Sevgili kardeşlerim! Allahû Tealâ istiyor ki; mutlu olun. Mutluluğun en kolay yolu başka insanları mutlu etmektir. Çünkü Allah’ın kanunu şöyle: “Siz her biriniz kime, ne kadar mutluluk ulaştırabilirseniz aynı miktardaki mutluluğu Biz size de yaşatırız.” diyor Allahû Tealâ. O zaman elimizde çok büyük bir imkân yok mu sevgili kardeşlerim? Herkesi mutlu etmeye çalışalım. Onların her birine verdiğimiz mutluluğun toplamını da biz yaşayalım. Mümkün! Herkes için kapılar ardına kadar açık. İnsanları mutlu etmek gibi güzel bir şey var mı sevgili kardeşlerim? Mademki biz onu mutlu edince aynı mutluluğu biz de yaşayacağız, o zaman neden bunu yapmayalım ki? Neden başka insanları üzelim de kendimiz de üzülelim? Onları mutlu edip de biz de her birine verdiğimiz toplamı kadar mutluluğu yaşayacaksak, 10 kişiye ‘A’ kadar mutluluk vermiş olsak biz ’10 A’ kadar mutluluk yaşayacaksak, neden vermeyelim ki bu mutluluğu başkalarına sevgili kardeşlerim? Görülüyor ki; Allahû Tealâ bu kanunları koyarak aslında her birimizin teker teker mutlu olmasını istiyor.

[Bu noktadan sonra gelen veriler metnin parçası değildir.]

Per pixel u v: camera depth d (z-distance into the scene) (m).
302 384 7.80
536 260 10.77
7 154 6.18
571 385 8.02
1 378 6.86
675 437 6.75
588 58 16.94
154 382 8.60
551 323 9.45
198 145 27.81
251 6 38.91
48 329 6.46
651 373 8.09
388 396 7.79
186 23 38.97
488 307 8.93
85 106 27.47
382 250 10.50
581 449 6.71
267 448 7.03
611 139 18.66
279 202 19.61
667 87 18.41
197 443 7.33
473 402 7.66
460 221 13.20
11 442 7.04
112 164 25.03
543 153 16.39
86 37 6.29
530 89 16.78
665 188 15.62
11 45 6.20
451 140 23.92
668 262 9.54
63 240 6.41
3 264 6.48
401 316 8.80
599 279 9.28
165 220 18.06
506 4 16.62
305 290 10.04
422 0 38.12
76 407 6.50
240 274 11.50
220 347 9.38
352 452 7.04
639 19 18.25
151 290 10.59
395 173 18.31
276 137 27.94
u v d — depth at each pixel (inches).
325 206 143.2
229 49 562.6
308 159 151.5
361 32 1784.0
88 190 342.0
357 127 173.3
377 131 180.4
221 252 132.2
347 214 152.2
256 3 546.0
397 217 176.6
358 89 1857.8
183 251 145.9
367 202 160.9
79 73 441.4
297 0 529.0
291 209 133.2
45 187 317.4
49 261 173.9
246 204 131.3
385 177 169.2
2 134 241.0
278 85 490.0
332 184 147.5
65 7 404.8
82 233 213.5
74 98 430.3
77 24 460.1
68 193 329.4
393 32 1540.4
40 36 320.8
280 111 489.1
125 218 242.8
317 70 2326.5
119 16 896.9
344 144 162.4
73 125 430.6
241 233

Başkalarını ne kadar mutlu edersek; etrafımızda her zaman bir sürü insan vardır. 10 kişiye her gün mutluluk versek ‘A’ kadar biz ’10 A’ kadar mutluluğun sahibi oluruz. Sevgili kardeşlerim! 10 kişiye ‘2A’ kadar mutluluk versek her birine, her birine verdiğimiz mutluluğun 10 katı yani birinci hesaba göre 20 katı biz mutlu oluruz.

Sevgili kardeşlerim! Allahû Tealâ kanunlarını o kadar güzel koymuş ki, her emri; “Başka insanlara mutluluk verin de siz de mutlu olun.” neticesine insanı yaklaştırabilecek özelliklerle dolu.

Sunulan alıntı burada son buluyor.